Using Facebook Hydra framework, **regulAS** provides the ability to override configuration
keys from the command line, to define required-in-runtime arguments (using reserved value `???`)
and to substitute values given a key to another field of a configuration file (`${experiment.another_field}`).
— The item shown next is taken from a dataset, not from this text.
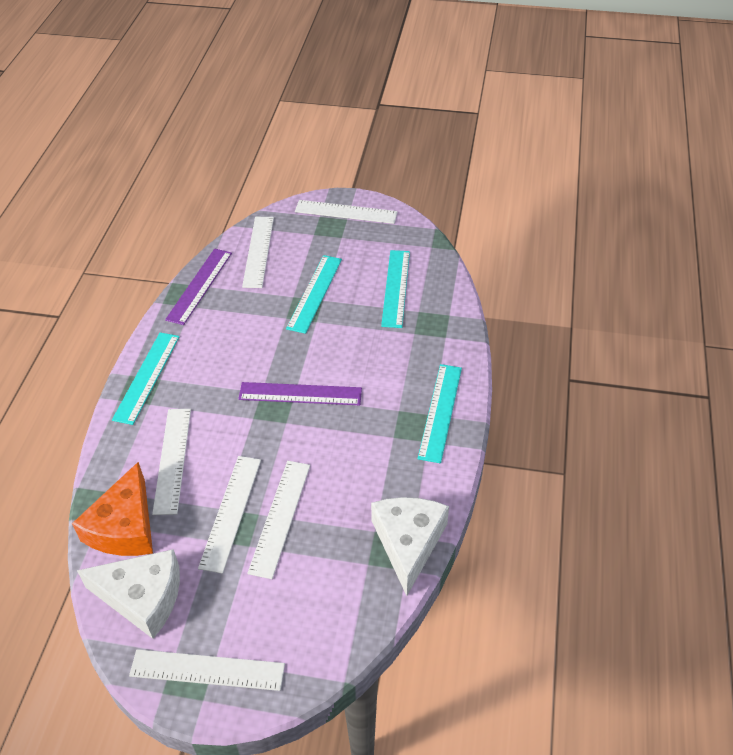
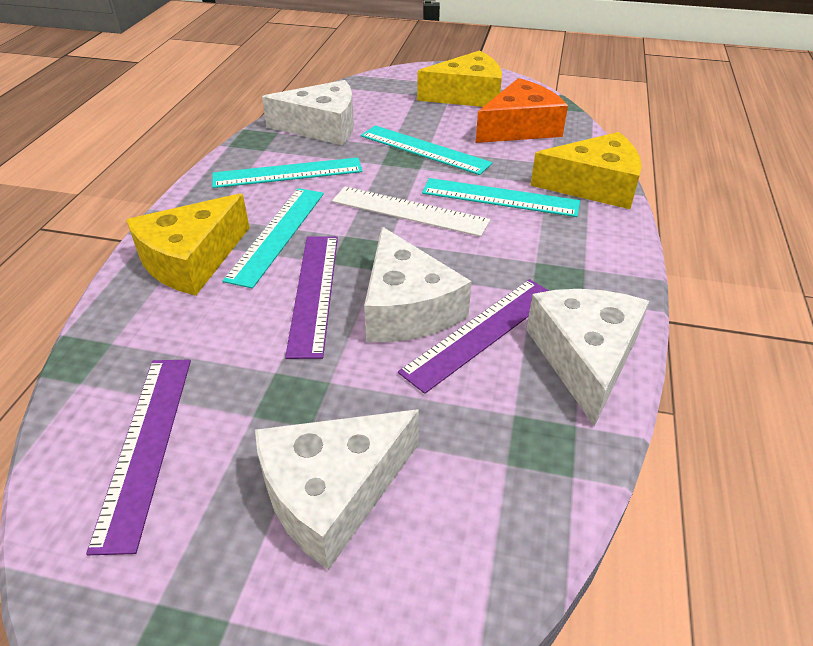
purple ruler: 2 -> 3
white cheese: 2 -> 4
white ruler: 6 -> 1
yellow cheese: 0 -> 3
#### Sample experimental setup

**regulAS** configuration can define model evaluation tasks only, while keeping the list
of reports empty.

<details>
  <summary><i>experiment_tasks.yaml</i></summary>

``` YAML
name: lr_svr_tmr

dataset:
  _target_: regulAS.utils.PickleLoader
  name: RNA-Seq
  meta: some fancy description
  path_to_file: ???
  objective: psi

split:
  _target_: sklearn.model_selection.ShuffleSplit
  n_splits: 5
  test_size: 0.2
  train_size: null
  random_state: ${random_state}

pipelines:
  - transformations:
      ZScore:
        _target_: sklearn.preprocessing.StandardScaler
    model:
      LinearRegression:
        _target_: sklearn.linear_model.ElasticNet
        l1_ratio: 0.2
        _varargs_:
          alpha: [0.1, 0.5, 1.0]

  - transformations:
      MinMax:
        _target_: sklearn.preprocessing.MinMaxScaler
    model:
      SupportVectorMachine:
        _target_: sklearn.svm.SVR
        kernel: linear
        _varargs_:
          C: [0.1, 0.5, 1.0]

reports: null
```

</details>

#### Sample report setup

Similarly, there can be only report tasks defined in the experimental setup.

<details>
  <summary><i>report_tasks.yaml</i></summary>

``` YAML
name: lr_svr_tmr

dataset: null
split: null
pipelines: null

reports:
  MSE:
    _target_: regulAS.reports.ModelPerformanceReport
    experiment_name: ${experiment.name}
    loss_fn: sklearn.metrics.mean_squared_error

  PearsonR:
    _target_: regulAS.reports.ModelPerformanceReport
    experiment_name: ${experiment.name}
    score_fn: scipy.stats.pearsonr

  FeatureRanking:
    _depends_on_: ["MSE"]
    _target_: regulAS.reports.FeatureRankingReport
    experiment_name: ${experiment.name}
    sort_by: "${experiment.reports.MSE.loss_fn}:test:mean"
    sort_ascending: true
    top_k_models: 3
    top_k_features: null

  PerformanceCSV:
    _depends_on_: ["MSE", "PearsonR"]
    _target_: regulAS.reports.ExportCSV
    output_dir: reports
    sep: ";"

  RankingCSV:
    _depends_on_: ["FeatureRanking"]
    _target_: regulAS.reports.ExportCSV
    output_dir: reports
    sep: ";"
```

</details>

### Database

Database structure is dedicated to reliably store experimental results and to serve
as a data source for reports based on its contents.
Schema of the **regulAS**' database was designed to preserve consistency and to
minimize redundancy of the stored records.
The database includes the following tables:

 * `Experiment` &ndash; contains high-level summary of the experiments
 * `Data` &ndash; contains details on the dataset used in `Experiment`
 * `Pipeline` &ndash; contains high-level summary on specific pipelines used in `Experiment`
 * `Transformation` &ndash; contains details on ML-models and transformations
 * `HyperParameter` &ndash; contains hyper-parameters of models
 * `Prediction` &ndash; contains true and predicted values for target
 * `FeatureRanking` &ndash; contains feature importance scores
 * `TransformationSequence` &ndash; contains details on the use of models and transformations
 * `HyperParameterValue` &ndash; contains details on the specific values of hyper-parameters

![regulAS database](https://raw.githubusercontent.com/slipnitskaya/regulAS/master/images/regulAS_database.png "regulAS database")

## Usage

In order to use **regulAS** for experimental management, user should define a project directory
containing YAML configuration files and data if necessary.
The experiment then can be run from the command line.

``` Bash
# install regulAS package from PyPi
pip install regulAS
# navigate to the user's project folder
cd /path/to/the/project
# run the experimental setup on different dataset files
python -m regulAS.app --multirun \
experiment=experiments/experiment_tasks \
+dataset.path_to_file=data/data_cNormal.pkl,data/data_cTumor.pkl
```

After **regulAS** finishes all the tasks, an SQLite database file `regulAS.db` will be stored
in the project directory as well as the reports if any was submitted to generate.